Employee Contributions
Each eligible employee may make before-tax and after-tax contributions to the Plan as soon as administratively feasible after his or her date of hire.
No contribution is required from any participant under the Plan. However, employees hired or rehired after a date specific to their employee group are automatically enrolled in the Plan to make before-tax contributions of three percent (3%) of their eligible compensation beginning with the first payroll period after the completion of 90 days of service. Employees who are automatically enrolled can elect not to make contributions or to contribute a different percentage of their eligible compensation.
The Internal Revenue Code of 1986, as amended (the “Code”), imposes a dollar limitation on the amount of before-tax contributions for a calendar year. A participant’s before-tax contribution was limited to $18,000 in 2017 and 2016 with a Plan limitation of thirty-five percent (35%) of eligible compensation on the total amount of before-tax and after-tax contributions.
Participants who are age 50 or older by the end of a Plan year are eligible to make before-tax catch-up contributions up to the limit prescribed in the Code. For 2017 and 2016, the catch-up contribution was limited to $6,000.
The aggregate contributions actually made by participants may not cause the Plan to violate limitations on such contributions set forth in the Code.
Employer Contributions
Contributions by Participating Companies may consist of a company contribution, a supplemental company contribution and/or company match contributions as discussed below.
Contributions for highly compensated employees are subject to limitations imposed by the Code.
Company contribution – In general, the formula to compute the company contribution for Richmond Hourly Participants who have completed twenty-four months of service (twelve months in the case of Richmond Hourly Participants who do not participate in a company-sponsored pension plan), is as follows:
  
Target adjusted diluted EPS growth rate *
If Altria Group, Inc.’s actual adjusted diluted EPS growth rate is:
 
Under the
target range
 
Within the
target range
 
Above the
target range
 
Then the company contribution (expressed as a percentage of each eligible participant’s compensation) is:
8%
10%
12%
* Target adjusted diluted earnings per share (“EPS”) growth rate, as defined in the Plan, is announced by Altria Group, Inc., generally in late January of each year.

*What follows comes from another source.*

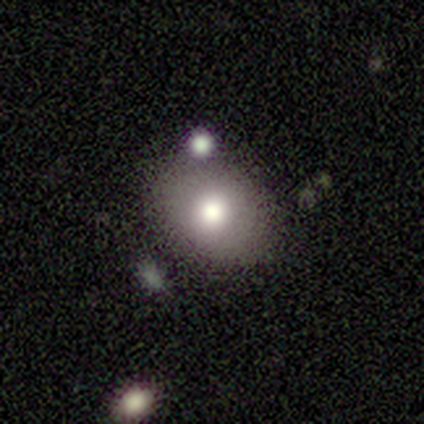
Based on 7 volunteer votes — This appears to be a featured or disk galaxy (57%) with no bar (100%), no spiral arms (100%) and a moderate central bulge (100%). Merging: none (86%).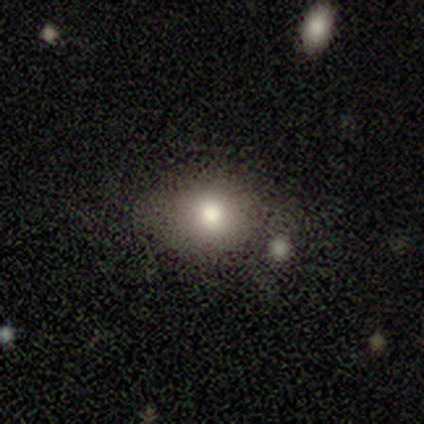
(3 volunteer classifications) smooth_or_featured: smooth (p=0.67) [alt: star or artifact p=0.33]
how_rounded: round (p=0.50) [tied with: in between p=0.50]
merging: none (p=1.00)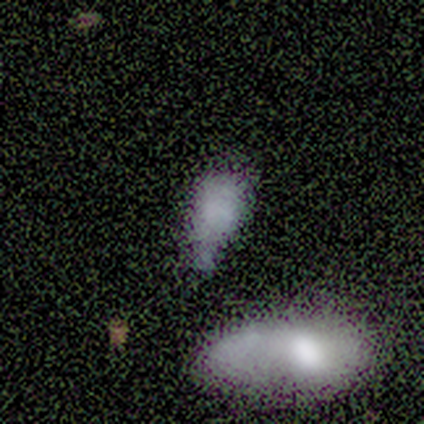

Supplemental company contribution – A supplemental company contribution equal to five percent (5%) of each eligible participant’s compensation is made on behalf of Richmond Hourly Participants who are eligible for a company contribution and who do not participate in a company-sponsored pension plan.
Limit on company and supplemental company contribution – The aggregate company and supplemental company contribution to the Plan cannot exceed three percent (3%) of Altria Group, Inc.’s Consolidated Earnings, as defined in the Plan document, allocated between the Plan and the Deferred Profit-Sharing Plan for Salaried Employees (the “Salaried Plan”) proportionally based on the aggregate compensation of eligible participants in each plan.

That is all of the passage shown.